Some related articles:

• Dhall - References - Built-in types, functions, and operators: Imports

• Command-line reference - docker run: Mount volume (-v, –read-only)

Example Implementation

Here we will present an example implementation that uses the well known optparse-applicative library. However, this library doesn’t handle environment variables on it’s own and we’ll have to handle that part on ourselves.

In the presented example we are being very explicit, which includes NoImplicitPrelude and usage of explicit import lists. This makes the imports section more verbose, but better for readability in an article. When reading the example it may be best to skip the module header and imports sections, at first, and go back to them later.

The implementation is split into two modules Main and Configuration. We’ll start with the Main (Haskell entry point) to set the stage:

{-# LANGUAGE DeriveAnyClass #-}
{-# LANGUAGE DeriveGeneric #-}
{-# LANGUAGE DerivingStrategies #-}
{-# LANGUAGE DuplicateRecordFields #-}
{-# LANGUAGE NoImplicitPrelude #-}
-- |
-- Description: An example of a service configured using Dhall
-- Copyright:   (c) 2020 Peter Trško
-- License:     BSD3
--
-- An example of a service executable configured using Dhall passed using
-- command-line options or an environment variable.
module Main
    ( main
    )
  where

import Data.Maybe (Maybe)
import Data.Semigroup ((<>))
import Data.String (String)
import Data.Word (Word16)
import GHC.Generics (Generic)
import System.IO (IO, print)
import Text.Show (Show)

import qualified Dhall
import qualified Options.Applicative as Options

import Configuration (getConfiguration)


data Listen = Listen
    { host :: Maybe String
    , port :: Word16
    }
  deriving stock (Generic, Show)

## Problem 1
List every language extension enabled by a LANGUAGE pragma at the top of the Main module in the Dhall configuration excerpt.
## Problem 2
Answer these from the Dhall configuration excerpt, one line each:
(a) Which library does the example implementation use?
(b) Into which two modules is the implementation split?
(c) What license does the module header state?
## Problem 3
Reproduce the passage of the Dhall configuration excerpt starting with "Here we will" and going on through "part on ourselves.".

## Provided material
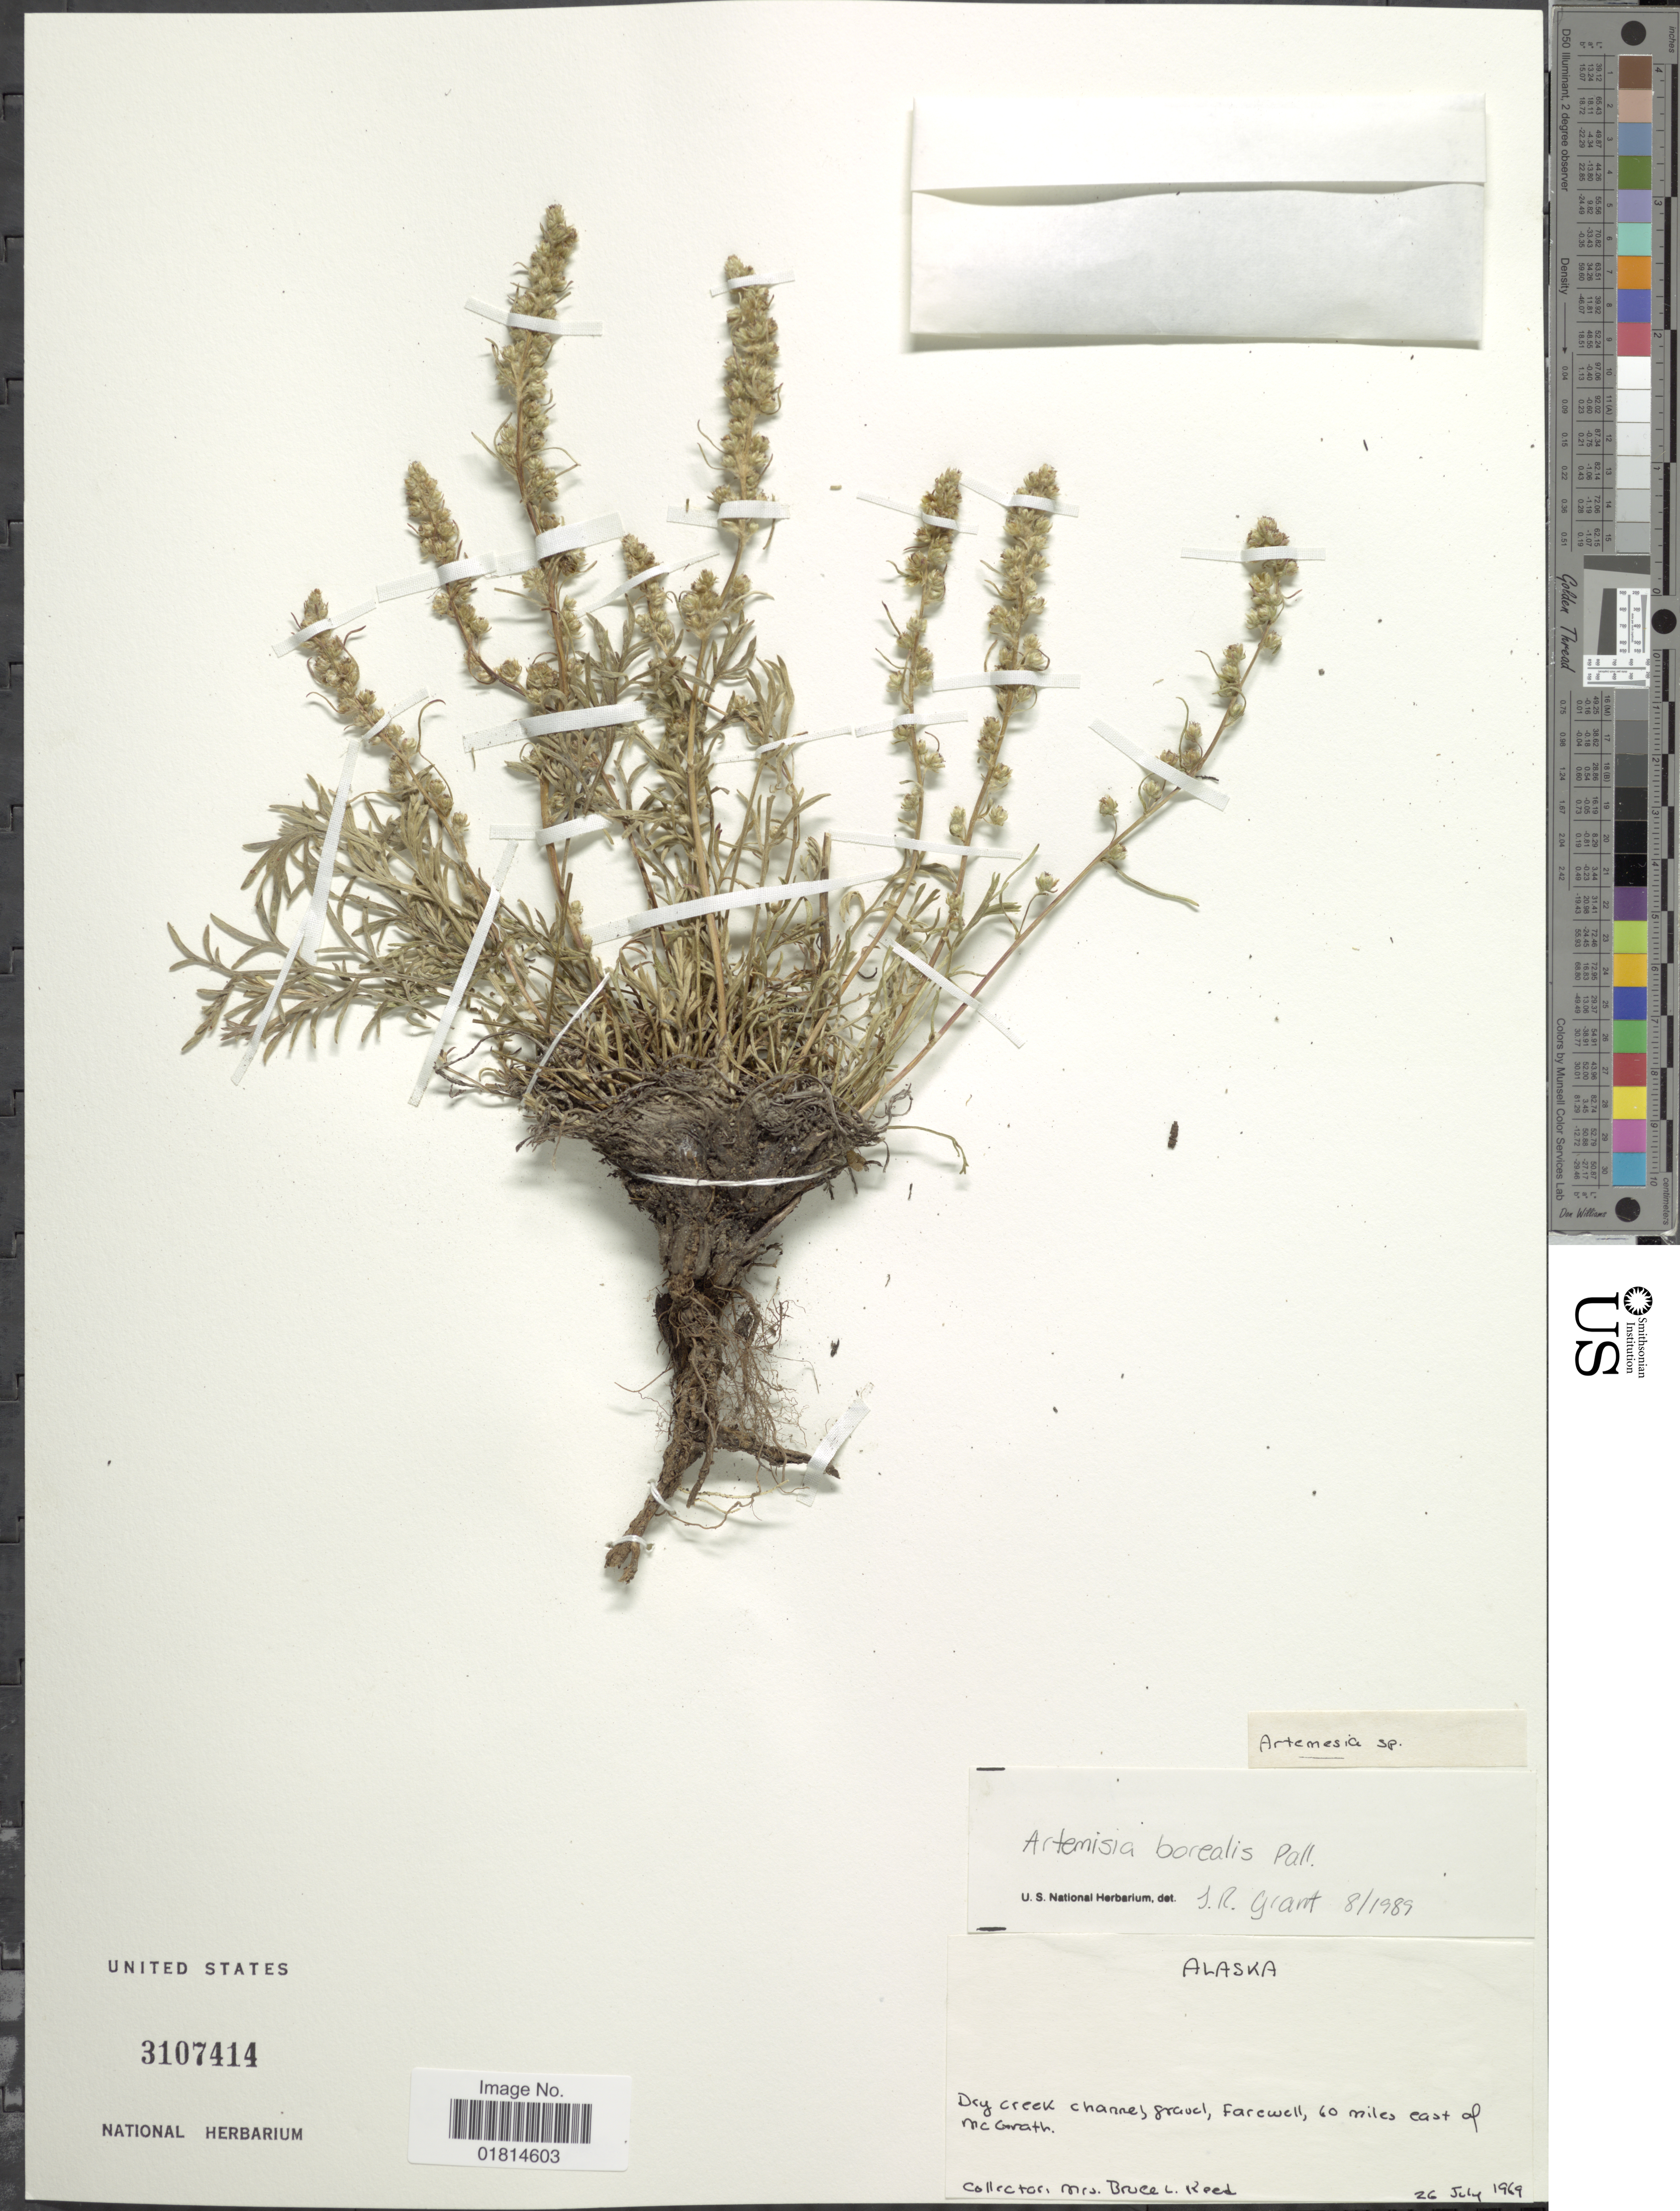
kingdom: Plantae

## Expected answer 1
DeriveAnyClass
DeriveGeneric
DerivingStrategies
DuplicateRecordFields
NoImplicitPrelude

## Expected answer 2
(a) optparse-applicative
(b) Main and Configuration
(c) BSD3

## Expected answer 3
Here we will present an example implementation that uses the well known optparse-applicative library. However, this library doesn’t handle environment variables on it’s own and we’ll have to handle that part on ourselves.